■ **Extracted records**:
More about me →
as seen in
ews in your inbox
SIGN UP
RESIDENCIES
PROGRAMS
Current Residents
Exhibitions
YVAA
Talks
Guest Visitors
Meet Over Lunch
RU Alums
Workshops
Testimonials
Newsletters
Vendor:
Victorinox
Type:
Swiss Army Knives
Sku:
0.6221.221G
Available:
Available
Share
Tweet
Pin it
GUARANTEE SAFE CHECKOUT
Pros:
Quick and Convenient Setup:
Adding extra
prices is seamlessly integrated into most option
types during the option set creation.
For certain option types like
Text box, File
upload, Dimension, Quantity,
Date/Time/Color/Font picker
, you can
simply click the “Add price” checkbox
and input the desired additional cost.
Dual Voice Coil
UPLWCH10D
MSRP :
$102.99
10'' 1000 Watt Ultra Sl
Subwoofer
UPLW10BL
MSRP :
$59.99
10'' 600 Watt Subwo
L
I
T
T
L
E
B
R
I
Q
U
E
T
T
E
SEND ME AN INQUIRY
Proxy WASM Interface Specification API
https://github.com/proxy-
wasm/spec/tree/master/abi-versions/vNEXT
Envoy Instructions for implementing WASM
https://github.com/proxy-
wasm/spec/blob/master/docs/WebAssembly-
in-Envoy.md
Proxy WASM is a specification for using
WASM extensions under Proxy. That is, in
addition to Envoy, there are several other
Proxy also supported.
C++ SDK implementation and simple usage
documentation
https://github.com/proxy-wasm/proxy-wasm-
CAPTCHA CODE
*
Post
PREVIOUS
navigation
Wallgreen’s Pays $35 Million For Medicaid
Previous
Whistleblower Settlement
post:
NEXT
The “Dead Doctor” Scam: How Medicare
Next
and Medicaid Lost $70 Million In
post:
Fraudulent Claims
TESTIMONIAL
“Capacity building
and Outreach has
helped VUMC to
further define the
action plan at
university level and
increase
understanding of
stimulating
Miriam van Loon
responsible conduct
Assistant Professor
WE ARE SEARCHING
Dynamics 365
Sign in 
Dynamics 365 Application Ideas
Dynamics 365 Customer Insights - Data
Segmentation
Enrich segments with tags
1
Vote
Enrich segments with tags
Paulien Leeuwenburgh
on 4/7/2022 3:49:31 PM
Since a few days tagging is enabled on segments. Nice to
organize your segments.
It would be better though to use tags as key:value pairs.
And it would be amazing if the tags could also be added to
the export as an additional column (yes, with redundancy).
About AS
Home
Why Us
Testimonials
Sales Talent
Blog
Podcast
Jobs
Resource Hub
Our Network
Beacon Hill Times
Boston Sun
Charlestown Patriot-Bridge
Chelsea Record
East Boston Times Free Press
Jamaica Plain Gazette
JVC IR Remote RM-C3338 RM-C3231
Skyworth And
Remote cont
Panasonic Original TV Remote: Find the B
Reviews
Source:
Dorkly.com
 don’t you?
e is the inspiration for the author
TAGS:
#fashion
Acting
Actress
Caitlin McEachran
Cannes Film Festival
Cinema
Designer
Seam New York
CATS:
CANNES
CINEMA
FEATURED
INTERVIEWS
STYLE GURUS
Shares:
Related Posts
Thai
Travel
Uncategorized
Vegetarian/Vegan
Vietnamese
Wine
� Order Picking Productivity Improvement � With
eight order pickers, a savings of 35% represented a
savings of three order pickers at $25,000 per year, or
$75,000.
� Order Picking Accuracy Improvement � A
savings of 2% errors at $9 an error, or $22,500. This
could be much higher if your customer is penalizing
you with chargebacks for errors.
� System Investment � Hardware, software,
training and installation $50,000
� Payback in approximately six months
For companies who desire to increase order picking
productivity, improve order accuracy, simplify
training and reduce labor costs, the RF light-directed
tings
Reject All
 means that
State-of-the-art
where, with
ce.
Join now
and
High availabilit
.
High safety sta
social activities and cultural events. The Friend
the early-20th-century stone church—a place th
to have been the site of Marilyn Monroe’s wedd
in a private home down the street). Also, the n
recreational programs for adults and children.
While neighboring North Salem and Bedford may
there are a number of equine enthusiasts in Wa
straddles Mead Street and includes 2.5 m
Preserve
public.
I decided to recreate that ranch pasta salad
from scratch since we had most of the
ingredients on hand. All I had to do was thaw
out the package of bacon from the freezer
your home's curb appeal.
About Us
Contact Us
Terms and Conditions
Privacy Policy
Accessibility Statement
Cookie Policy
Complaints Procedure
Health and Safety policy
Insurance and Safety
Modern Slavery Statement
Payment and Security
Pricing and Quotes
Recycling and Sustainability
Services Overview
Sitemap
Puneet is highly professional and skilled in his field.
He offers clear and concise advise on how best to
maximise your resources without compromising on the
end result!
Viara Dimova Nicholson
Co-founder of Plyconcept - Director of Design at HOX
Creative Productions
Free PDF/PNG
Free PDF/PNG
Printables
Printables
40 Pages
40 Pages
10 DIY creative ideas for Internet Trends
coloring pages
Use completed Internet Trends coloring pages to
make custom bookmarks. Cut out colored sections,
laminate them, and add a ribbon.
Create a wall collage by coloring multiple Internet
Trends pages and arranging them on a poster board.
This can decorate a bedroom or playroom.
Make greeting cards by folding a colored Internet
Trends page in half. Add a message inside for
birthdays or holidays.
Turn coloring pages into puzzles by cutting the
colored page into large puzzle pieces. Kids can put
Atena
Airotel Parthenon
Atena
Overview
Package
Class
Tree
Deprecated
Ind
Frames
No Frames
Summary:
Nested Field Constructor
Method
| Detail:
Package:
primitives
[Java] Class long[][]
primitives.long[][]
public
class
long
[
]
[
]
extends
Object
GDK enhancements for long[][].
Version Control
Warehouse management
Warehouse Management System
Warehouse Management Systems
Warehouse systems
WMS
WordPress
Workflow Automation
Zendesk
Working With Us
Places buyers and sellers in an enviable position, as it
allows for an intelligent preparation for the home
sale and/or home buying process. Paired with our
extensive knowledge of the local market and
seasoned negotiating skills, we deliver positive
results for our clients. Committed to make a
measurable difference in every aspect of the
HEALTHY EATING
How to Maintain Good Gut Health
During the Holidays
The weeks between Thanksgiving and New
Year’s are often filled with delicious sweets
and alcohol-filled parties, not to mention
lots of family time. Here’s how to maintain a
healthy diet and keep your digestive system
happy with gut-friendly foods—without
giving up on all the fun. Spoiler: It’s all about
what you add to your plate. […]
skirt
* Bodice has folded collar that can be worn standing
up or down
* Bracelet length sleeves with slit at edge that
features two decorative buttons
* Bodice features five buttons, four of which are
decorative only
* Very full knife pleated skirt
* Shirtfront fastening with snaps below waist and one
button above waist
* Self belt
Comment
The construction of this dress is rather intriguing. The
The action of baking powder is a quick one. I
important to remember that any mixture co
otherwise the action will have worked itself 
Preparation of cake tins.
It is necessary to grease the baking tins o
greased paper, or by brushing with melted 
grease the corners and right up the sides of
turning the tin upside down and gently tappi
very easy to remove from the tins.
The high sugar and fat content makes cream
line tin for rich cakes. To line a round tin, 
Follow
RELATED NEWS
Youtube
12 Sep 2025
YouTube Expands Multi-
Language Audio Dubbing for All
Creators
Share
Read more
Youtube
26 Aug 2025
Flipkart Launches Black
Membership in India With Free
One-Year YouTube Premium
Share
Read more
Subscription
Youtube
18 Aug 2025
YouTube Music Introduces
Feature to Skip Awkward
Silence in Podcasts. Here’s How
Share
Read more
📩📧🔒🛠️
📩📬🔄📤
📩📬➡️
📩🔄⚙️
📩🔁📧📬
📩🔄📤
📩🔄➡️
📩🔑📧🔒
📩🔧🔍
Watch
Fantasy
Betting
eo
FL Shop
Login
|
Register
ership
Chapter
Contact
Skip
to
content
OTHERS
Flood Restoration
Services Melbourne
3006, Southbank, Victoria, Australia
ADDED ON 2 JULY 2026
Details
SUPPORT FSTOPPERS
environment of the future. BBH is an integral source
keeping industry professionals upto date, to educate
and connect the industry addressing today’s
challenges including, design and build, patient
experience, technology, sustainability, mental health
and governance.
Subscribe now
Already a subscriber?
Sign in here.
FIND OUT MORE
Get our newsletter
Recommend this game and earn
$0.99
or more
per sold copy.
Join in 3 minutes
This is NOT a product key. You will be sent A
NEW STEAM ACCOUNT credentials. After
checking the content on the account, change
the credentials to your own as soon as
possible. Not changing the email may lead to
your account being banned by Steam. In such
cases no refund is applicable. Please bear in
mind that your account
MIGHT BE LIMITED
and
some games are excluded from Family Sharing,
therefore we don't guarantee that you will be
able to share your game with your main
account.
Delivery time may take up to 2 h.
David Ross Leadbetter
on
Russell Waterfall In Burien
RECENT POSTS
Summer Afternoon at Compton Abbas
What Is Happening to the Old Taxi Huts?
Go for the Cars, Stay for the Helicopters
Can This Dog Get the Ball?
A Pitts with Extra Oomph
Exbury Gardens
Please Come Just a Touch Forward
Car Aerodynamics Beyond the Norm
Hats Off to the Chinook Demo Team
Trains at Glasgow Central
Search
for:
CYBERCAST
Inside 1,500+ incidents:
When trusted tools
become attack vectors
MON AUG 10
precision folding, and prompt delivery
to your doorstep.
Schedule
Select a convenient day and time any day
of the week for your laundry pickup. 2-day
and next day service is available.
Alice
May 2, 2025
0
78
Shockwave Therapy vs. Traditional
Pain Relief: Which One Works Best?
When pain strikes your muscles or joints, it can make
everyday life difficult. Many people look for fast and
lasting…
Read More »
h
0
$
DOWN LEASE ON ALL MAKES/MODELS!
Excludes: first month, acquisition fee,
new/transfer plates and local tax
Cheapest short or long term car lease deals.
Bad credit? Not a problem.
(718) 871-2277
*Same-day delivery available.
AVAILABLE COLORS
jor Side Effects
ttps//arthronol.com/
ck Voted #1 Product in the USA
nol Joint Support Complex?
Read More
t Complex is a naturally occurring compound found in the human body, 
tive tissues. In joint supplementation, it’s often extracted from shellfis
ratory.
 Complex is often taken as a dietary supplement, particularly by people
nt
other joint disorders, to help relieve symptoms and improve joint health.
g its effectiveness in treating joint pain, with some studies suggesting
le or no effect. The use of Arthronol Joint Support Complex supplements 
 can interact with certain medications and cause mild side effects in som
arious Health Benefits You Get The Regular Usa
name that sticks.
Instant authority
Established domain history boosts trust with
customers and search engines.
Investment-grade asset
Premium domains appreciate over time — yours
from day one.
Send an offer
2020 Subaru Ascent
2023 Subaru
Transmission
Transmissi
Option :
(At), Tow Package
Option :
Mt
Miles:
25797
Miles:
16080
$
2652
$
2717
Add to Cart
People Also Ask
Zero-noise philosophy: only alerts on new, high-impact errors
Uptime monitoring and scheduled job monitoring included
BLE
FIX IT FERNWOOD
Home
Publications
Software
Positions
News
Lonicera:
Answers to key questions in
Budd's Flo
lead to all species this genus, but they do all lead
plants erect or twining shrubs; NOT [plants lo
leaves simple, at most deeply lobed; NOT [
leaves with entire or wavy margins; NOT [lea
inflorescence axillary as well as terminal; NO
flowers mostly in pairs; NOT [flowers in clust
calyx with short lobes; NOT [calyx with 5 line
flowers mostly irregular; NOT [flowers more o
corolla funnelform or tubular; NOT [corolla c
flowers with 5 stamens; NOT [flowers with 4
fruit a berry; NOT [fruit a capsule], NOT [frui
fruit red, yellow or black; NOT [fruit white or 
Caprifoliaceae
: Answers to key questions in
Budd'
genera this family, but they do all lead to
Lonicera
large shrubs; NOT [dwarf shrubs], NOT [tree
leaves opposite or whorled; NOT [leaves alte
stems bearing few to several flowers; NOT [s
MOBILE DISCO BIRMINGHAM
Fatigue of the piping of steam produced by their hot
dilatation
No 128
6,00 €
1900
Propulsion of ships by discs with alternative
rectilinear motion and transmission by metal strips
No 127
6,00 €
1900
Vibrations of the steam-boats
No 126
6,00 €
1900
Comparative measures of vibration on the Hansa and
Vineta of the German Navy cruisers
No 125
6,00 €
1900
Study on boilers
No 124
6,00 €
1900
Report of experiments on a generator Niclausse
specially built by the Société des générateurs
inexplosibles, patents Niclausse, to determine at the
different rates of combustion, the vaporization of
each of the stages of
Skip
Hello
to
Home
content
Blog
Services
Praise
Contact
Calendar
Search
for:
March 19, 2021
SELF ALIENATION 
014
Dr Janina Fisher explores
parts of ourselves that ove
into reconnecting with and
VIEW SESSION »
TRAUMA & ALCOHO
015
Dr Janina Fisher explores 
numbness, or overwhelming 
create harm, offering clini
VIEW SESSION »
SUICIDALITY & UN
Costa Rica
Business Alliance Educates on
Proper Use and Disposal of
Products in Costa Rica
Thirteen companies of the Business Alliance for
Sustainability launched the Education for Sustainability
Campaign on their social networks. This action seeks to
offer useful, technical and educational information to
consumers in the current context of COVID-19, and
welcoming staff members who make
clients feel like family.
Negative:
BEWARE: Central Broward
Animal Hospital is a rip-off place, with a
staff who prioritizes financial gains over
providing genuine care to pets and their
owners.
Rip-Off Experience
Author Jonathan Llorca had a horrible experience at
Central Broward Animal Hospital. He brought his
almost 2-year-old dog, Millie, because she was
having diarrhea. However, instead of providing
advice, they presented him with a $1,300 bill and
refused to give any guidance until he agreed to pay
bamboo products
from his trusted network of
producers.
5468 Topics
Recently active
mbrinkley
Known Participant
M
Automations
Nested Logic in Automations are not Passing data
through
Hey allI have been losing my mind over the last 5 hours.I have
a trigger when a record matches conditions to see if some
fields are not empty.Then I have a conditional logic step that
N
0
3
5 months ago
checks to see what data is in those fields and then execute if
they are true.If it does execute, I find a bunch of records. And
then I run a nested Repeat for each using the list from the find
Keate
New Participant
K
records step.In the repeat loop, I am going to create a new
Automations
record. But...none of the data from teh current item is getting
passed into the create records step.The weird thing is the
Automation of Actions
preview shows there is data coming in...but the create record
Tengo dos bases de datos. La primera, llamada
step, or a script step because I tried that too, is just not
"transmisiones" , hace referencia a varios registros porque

■ **Aim of the exercise**:
Starting with the first line and continuing through the line with "documentation", repeat these lines with "Envoy" swapped for "Nginx" and everything else left unchanged.

■ **Exercise response**:
More about me →
as seen in
ews in your inbox
SIGN UP
RESIDENCIES
PROGRAMS
Current Residents
Exhibitions
YVAA
Talks
Guest Visitors
Meet Over Lunch
RU Alums
Workshops
Testimonials
Newsletters
Vendor:
Victorinox
Type:
Swiss Army Knives
Sku:
0.6221.221G
Available:
Available
Share
Tweet
Pin it
GUARANTEE SAFE CHECKOUT
Pros:
Quick and Convenient Setup:
Adding extra
prices is seamlessly integrated into most option
types during the option set creation.
For certain option types like
Text box, File
upload, Dimension, Quantity,
Date/Time/Color/Font picker
, you can
simply click the “Add price” checkbox
and input the desired additional cost.
Dual Voice Coil
UPLWCH10D
MSRP :
$102.99
10'' 1000 Watt Ultra Sl
Subwoofer
UPLW10BL
MSRP :
$59.99
10'' 600 Watt Subwo
L
I
T
T
L
E
B
R
I
Q
U
E
T
T
E
SEND ME AN INQUIRY
Proxy WASM Interface Specification API
https://github.com/proxy-
wasm/spec/tree/master/abi-versions/vNEXT
Nginx Instructions for implementing WASM
https://github.com/proxy-
wasm/spec/blob/master/docs/WebAssembly-
in-Nginx.md
Proxy WASM is a specification for using
WASM extensions under Proxy. That is, in
addition to Nginx, there are several other
Proxy also supported.
C++ SDK implementation and simple usage
documentation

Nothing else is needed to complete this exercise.